[[ DATASET EXCERPTS open ]]

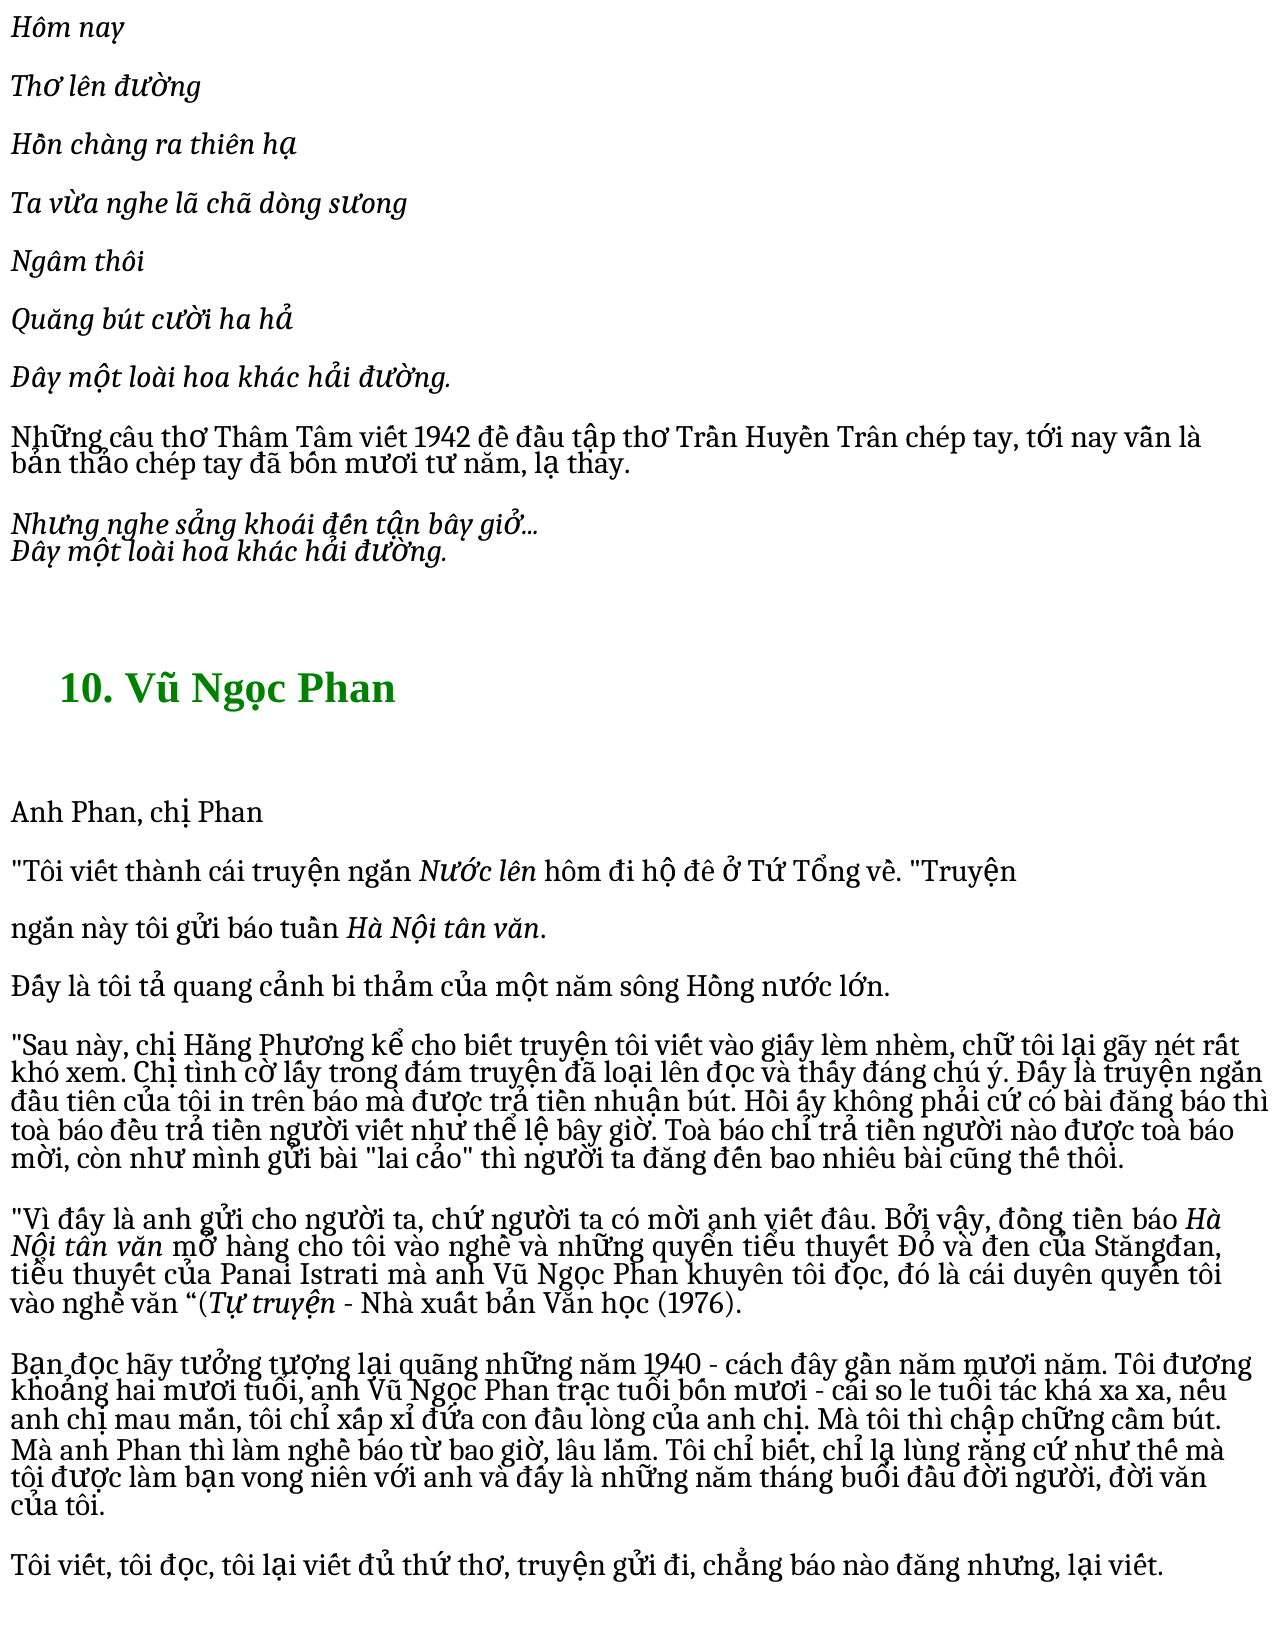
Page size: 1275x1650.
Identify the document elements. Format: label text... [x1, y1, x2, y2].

text Hôm nay [10, 9, 1275, 45]
text Ta vừa nghe lã chã dòng sưong Ngâm thôi [10, 185, 436, 279]
text Đây một loài hoa khác hải đường. [10, 360, 1275, 396]
text Tôi viết, tôi đọc, tôi lại viết đủ thứ thơ, truyện gửi đi, chẳng báo nào đăng nhưng, lại viết. [10, 1548, 1275, 1584]
text Bạn đọc hãy tưởng tượng lại quãng những năm 1940 - cách đây gần năm mươi năm. Tôi đương khoảng hai mươi tuổi, anh Vũ Ngọc Phan trạc tuổi bốn mươi - cái so le tuổi tác khá xa xa, nếu anh chị mau mắn, tôi chỉ xấp xỉ đứa con đầu lòng của anh chị. Mà tôi thì chập chững cầm bút. [10, 1351, 1273, 1437]
text Thơ lên đường [10, 68, 1275, 104]
text Đấy là tôi tả quang cảnh bi thảm của một năm sông Hồng nước lớn. [10, 968, 1275, 1004]
text "Sau này, chị Hằng Phương kể cho biết truyện tôi viết vào giấy lèm nhèm, chữ tôi lại gãy nét rất khó xem. Chị tình cờ lấy trong đám truyện đã loại lên đọc và thấy đáng chú ý. Đấy là truyện ngắn đầu tiên của tôi in trên báo mà được trả tiền nhuận bút. Hồi ấy không phải cứ có bài đăng báo thì toà báo đều trả tiền người viết như thể lệ bây giờ. Toà báo chỉ trả tiền người nào được toà báo mời, còn như mình gửi bài "lai cảo" thì người ta đăng đến bao nhiêu bài cũng thế thôi. [10, 1033, 1275, 1177]
text "Vì đấy là anh gửi cho người ta, chứ người ta có mời anh viết đâu. Bởi vậy, đồng tiền báo Hà Nội tân văn mở hàng cho tôi vào nghề và những quyển tiểu thuyết Đỏ và đen của Stăngđan, tiểu thuyết của Panai Istrati mà anh Vũ Ngọc Phan khuyên tôi đọc, đó là cái duyên quyến tôi vào nghề văn “(Tự truyện - Nhà xuất bản Văn học (1976). [10, 1206, 1222, 1321]
text Mà anh Phan thì làm nghề báo từ bao giờ, lâu lắm. Tôi chỉ biết, chỉ lạ lùng rằng cứ như thế mà tôi được làm bạn vong niên với anh và đấy là những năm tháng buổi đầu đời người, đời văn của tôi. [10, 1437, 1245, 1524]
text Hồn chàng ra thiên hạ [10, 127, 1275, 163]
text "Tôi viết thành cái truyện ngắn Nước lên hôm đi hộ đê ở Tứ Tổng về. "Truyện ngắn này tôi gửi báo tuần Hà Nội tân văn. [10, 853, 1023, 947]
text Những câu thơ Thâm Tâm viết 1942 đề đầu tập thơ Trần Huyền Trân chép tay, tới nay vẫn là bản thảo chép tay đã bốn mươi tư năm, lạ thay. [10, 424, 1241, 482]
text Quăng bút cười ha hả [10, 301, 1275, 337]
text Anh Phan, chị Phan [10, 794, 1275, 830]
text Nhưng nghe sảng khoái đến tận bây giở... Đây một loài hoa khác hải đường. [10, 511, 552, 569]
subtitle Vũ Ngọc Phan [59, 661, 1275, 711]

[[ DATASET EXCERPTS closed ]]

The records above should be output exactly, but without any of their pictures.

RESPONSE FOR THIS EXERCISE:
Page size: 1275x1650.
Identify the document elements. Format: label text... [x1, y1, x2, y2].

text Hôm nay [10, 9, 1275, 45]
text Ta vừa nghe lã chã dòng sưong Ngâm thôi [10, 185, 436, 279]
text Đây một loài hoa khác hải đường. [10, 360, 1275, 396]
text Tôi viết, tôi đọc, tôi lại viết đủ thứ thơ, truyện gửi đi, chẳng báo nào đăng nhưng, lại viết. [10, 1548, 1275, 1584]
text Bạn đọc hãy tưởng tượng lại quãng những năm 1940 - cách đây gần năm mươi năm. Tôi đương khoảng hai mươi tuổi, anh Vũ Ngọc Phan trạc tuổi bốn mươi - cái so le tuổi tác khá xa xa, nếu anh chị mau mắn, tôi chỉ xấp xỉ đứa con đầu lòng của anh chị. Mà tôi thì chập chững cầm bút. [10, 1351, 1273, 1437]
text Thơ lên đường [10, 68, 1275, 104]
text Đấy là tôi tả quang cảnh bi thảm của một năm sông Hồng nước lớn. [10, 968, 1275, 1004]
text "Sau này, chị Hằng Phương kể cho biết truyện tôi viết vào giấy lèm nhèm, chữ tôi lại gãy nét rất khó xem. Chị tình cờ lấy trong đám truyện đã loại lên đọc và thấy đáng chú ý. Đấy là truyện ngắn đầu tiên của tôi in trên báo mà được trả tiền nhuận bút. Hồi ấy không phải cứ có bài đăng báo thì toà báo đều trả tiền người viết như thể lệ bây giờ. Toà báo chỉ trả tiền người nào được toà báo mời, còn như mình gửi bài "lai cảo" thì người ta đăng đến bao nhiêu bài cũng thế thôi. [10, 1033, 1275, 1177]
text "Vì đấy là anh gửi cho người ta, chứ người ta có mời anh viết đâu. Bởi vậy, đồng tiền báo Hà Nội tân văn mở hàng cho tôi vào nghề và những quyển tiểu thuyết Đỏ và đen của Stăngđan, tiểu thuyết của Panai Istrati mà anh Vũ Ngọc Phan khuyên tôi đọc, đó là cái duyên quyến tôi vào nghề văn “(Tự truyện - Nhà xuất bản Văn học (1976). [10, 1206, 1222, 1321]
text Mà anh Phan thì làm nghề báo từ bao giờ, lâu lắm. Tôi chỉ biết, chỉ lạ lùng rằng cứ như thế mà tôi được làm bạn vong niên với anh và đấy là những năm tháng buổi đầu đời người, đời văn của tôi. [10, 1437, 1245, 1524]
text Hồn chàng ra thiên hạ [10, 127, 1275, 163]
text "Tôi viết thành cái truyện ngắn Nước lên hôm đi hộ đê ở Tứ Tổng về. "Truyện ngắn này tôi gửi báo tuần Hà Nội tân văn. [10, 853, 1023, 947]
text Những câu thơ Thâm Tâm viết 1942 đề đầu tập thơ Trần Huyền Trân chép tay, tới nay vẫn là bản thảo chép tay đã bốn mươi tư năm, lạ thay. [10, 424, 1241, 482]
text Quăng bút cười ha hả [10, 301, 1275, 337]
text Anh Phan, chị Phan [10, 794, 1275, 830]
text Nhưng nghe sảng khoái đến tận bây giở... Đây một loài hoa khác hải đường. [10, 511, 552, 569]
subtitle Vũ Ngọc Phan [59, 661, 1275, 711]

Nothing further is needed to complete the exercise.